Linda cannot remember the time before television. When she entered school for the first time at age six, there was “Howdy Doody Time” during the lunch hour in the apartment with Gus and Tim. The song “It’s Howdy Doody Time,” would stick in Linda’s head, but she cannot remember any of the stories or who the other characters on the show were. Mom’s favorite program was “I Love Lucy,” which Linda watched, sitting beside her mother, fascinated by these examples of how other people dressed, talked and lived. Lucy and her husband, Desi, argued a lot in the television show but always kissed and made up. Linda had never seen Mom and Dad, or for that matter, anyone else, kiss. Lucy and Desi, being real people in “I Love Lucy,” made them more memorable to Linda than the puppets on the “Howdy Doody Show.” For Linda, “I Love Lucy” was a small window into the wider world that she longed to know more about.
Public school was a long walk away from the ethnic ghetto where Linda and her family lived. Each day Linda walked across a foot bridge over an expressway to the other side of downtown where the school was located. On the very first day of school, the teachers dismissed the children for lunch, and Linda didn’t know what to do. Mom had walked Linda to school with Gus and Tim, but her mother was nowhere in sight at lunchtime. There was no big sister or big brother to tell Linda what to do, and she was too scared to ask the teachers, whom she couldn’t understand anyway since they spoke English and Linda spoke her mother’s home country’s language.

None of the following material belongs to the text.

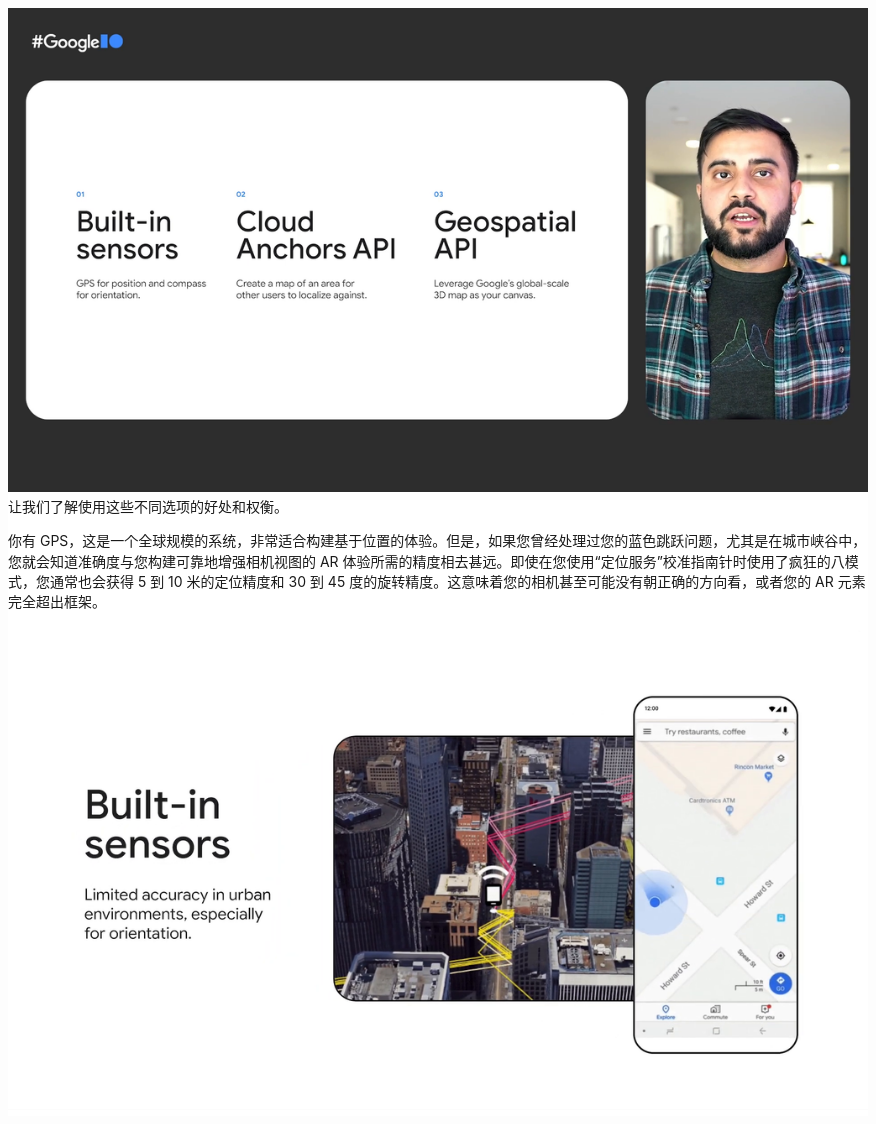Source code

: ![](../images/2022-06-26-Google-IO-22-VPS-and-the-ARCore-Geospatial-API.assets/MethodsOfLocalization.png)
让我们了解使用这些不同选项的好处和权衡。

你有 GPS，这是一个全球规模的系统，非常适合构建基于位置的体验。但是，如果您曾经处理过您的蓝色跳跃问题，尤其是在城市峡谷中，您就会知道准确度与您构建可靠地增强相机视图的 AR 体验所需的精度相去甚远。即使在您使用“定位服务”校准指南针时使用了疯狂的八模式，您通常也会获得 5 到 10 米的定位精度和 30 到 45 度的旋转精度。这意味着您的相机甚至可能没有朝正确的方向看，或者您的 AR 元素完全超出框架。

![](../images/2022-06-26-Google-IO-22-VPS-and-the-ARCore-Geospatial-API.assets/LimitedGpsAccuracy.png)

Linda finally decided to follow the other kids, got into the lunch line and was led into the lunchroom where she sat down and had a hot lunch of unfamiliar food. Then the teacher noticed Linda, realized that she wasn’t signed up for hot lunch and sent her home for lunch. All the other kids who walked home for lunch had already left, and poor Linda had to run all the way home across the foot bridge by herself. “What a dummy,” Linda thought to herself, as ran into the apartment to eat lunch with Gus and Tim and watch “Howdy Doody Time.” Linda managed to chew and swallow a second lunch without anyone knowing that she had already eaten strange food at school. That was the first of many secrets that Linda would keep.
One summer evening, after Linda and her family had moved to a new apartment across town, because Mom got a job ironing shirts in a laundry, there was a big thunderstorm, and the sky got very black outside even though it was early. Linda and her brothers and Mom were hunched together in the living room watching the black and white television. A murder mystery was on, and the music became very dramatic whenever the story got to a scary part. Since Gus and Tim were leaning on either side of her, Mom couldn’t get up to turn the volume down on the television and asked Linda to do it for her. Linda liked being the eldest child and being helpful; so got up to do as she was asked. But Linda turned the knob the wrong way. The volume got very loud suddenly. The loudness startled Linda so much that Linda shrieked, and Mom had to jump up quickly and turn the volume down herself. Besides the television, the only other electric device in the apartment was the radio. The clock was a wind-up Big Ben that the kids took turns winding for Mom each night.
From that day forward, Linda avoided dealing with electric devices, because she was afraid that they would do unpredictable and scary things. What those unpredictable and scary things were are stories for another telling.